The World Health Organization defines mental health as a state of well-being in which every individual realizes his or her own potential, can cope with the normal stresses of life, can work productively and fruitfully, and is able to contribute to her or his community (WHO, 2014). This article will reflect on data collected through using narrative interviews of a research project about alcohol use in pregnancy. The aim of the research project was to understand alcohol use in pregnancy and the social context within which drinking during pregnancy takes place from women and their partners or family member’s perspective. The main purpose of this article is to highlight how mental health is shaped by the social, economic, and physical environments in which people liveand the need for access to psychological services in previously disadvantaged communities.
My research partner and I interviewed 25 participants from previous disadvantaged community in the Eastern Cape.

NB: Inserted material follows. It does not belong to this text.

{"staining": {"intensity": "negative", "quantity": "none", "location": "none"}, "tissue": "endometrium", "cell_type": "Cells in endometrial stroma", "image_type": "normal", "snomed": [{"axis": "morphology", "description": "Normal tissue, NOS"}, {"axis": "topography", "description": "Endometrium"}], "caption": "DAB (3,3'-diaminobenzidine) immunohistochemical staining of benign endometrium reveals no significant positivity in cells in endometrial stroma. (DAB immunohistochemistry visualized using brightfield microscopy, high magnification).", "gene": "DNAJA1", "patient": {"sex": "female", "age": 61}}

Many of our participants are trapped in a cycle of poverty characterised by lack of formal education, unemployment and are dependent on social grants and causal work for living. The relationship between poverty and mental health is complex and has been associated with social marginalisation, lack of housing, malnutrition, violence, lack of adequate healthcare and the HIV/AIDS pandemic (van Wyk & Nadioo, 2006). The themes that emerged from our data include the following; HIV, sexual violence, unemployment, intimate partner violence, and poverty. This shows that mental well-being is shaped by many social inequalities (including inequalities) of the social, economic and physical environments in which people live.
Yet, mental health provision in South Africa is still characterised by unequal allocation of mental services and resources. Because, most psychologists tend to practice in areas and among clients who can afford their services (Vogelman, 1990). For example, listening to the stories of our participants about their living conditions, how they make sense of their alcohol use and traumatic events they went through in pregnancy highlighted the need to address the lack of availability of psychological services in disadvantage communities. This is not to say disadvantaged communities deserve mental health services more than other communities, but they should be equal access to psychological services for all.
The legacy of apartheid left a racially biased distribution of mental health care resources (Meyer et al., 2008). As a result, the minority of the country (white, middle class people in urban settings) receive volume of mental health services while the majority are left disproportionately underserviced (Chipps & Ramlall, 2012). We tried referring the participants in need of counselling to Non-Profit Organisations that offer counselling services for free but all of them were situated in Town and the participants could not afford taking taxicab for counselling session in Town. This shows that mental health care services remain centralised in large urban areas.
Consequently, people with mental health problems in socioeconomically communities use self-destructive behaviour as a coping strategy. Self-destructive behaviour includes personal habits and behaviour patterns which are harmful to health such as tobacco smoking, the excessive use of alcohol and drugs, violent and aggressive behaviour, suicide and cutting yourself (Haan, Dennill and Vasuthevan, 2005). For example, all our participants said that they drink alcohol to forget their problems and cheer themselves up. In addition, heavy drinking has been robustly linked to a variety of stressors, including relational problems such as marital disruption, intimate partner violence, poverty and involuntary unemployment (Choi et al., 2014).
In conclusion, the provision of access to mental health services to previously disadvantaged group is not given the priority it deserves in South Africa. Many disadvantaged communities still do not have access to psychological services despite a clear demand. To rectify the situation where most South Africans do not have access to basic mental health care, a costly development and extension of community mental health centres and staff is necessary (Vogelman, 1990). Also, there is a need to bring the mental health services to the previously disadvantaged communities and educate people about mental health.
References
Choi, K. W., Watt, M. H., MacFarlane, J. C., Sikkema, K. J., Skinner, D., Pieterse, D., & Kalichman, S. C. (2014). Drinking in the context of life stressors: a multidimensional coping strategy among South African women. Substance use & misuse, 49(1-2), 66-76.
De Haan, M., Dennill, K., & Vasuthevan, S. (2005). The health of southern Africa. Juta and Company Ltd.
World Health Organisation. 2014. May 13, 2018, from http://www.who.int/features/factfiles/mental_health/en/
van Wyk, S., & Naidoo, A. V. (2006). Broadening mental health services to disadvantaged communities in South Africa: Reflections on establishing a community based internship. Journal of Psychology in Africa, 16(2), 273-281.
Vogelman, L. (1990). Psychology, Mental Health Care and the Future: Is appropriate transformation in a future South Africa possible? In Social Science and Medicine, Vol. 31, No. 4.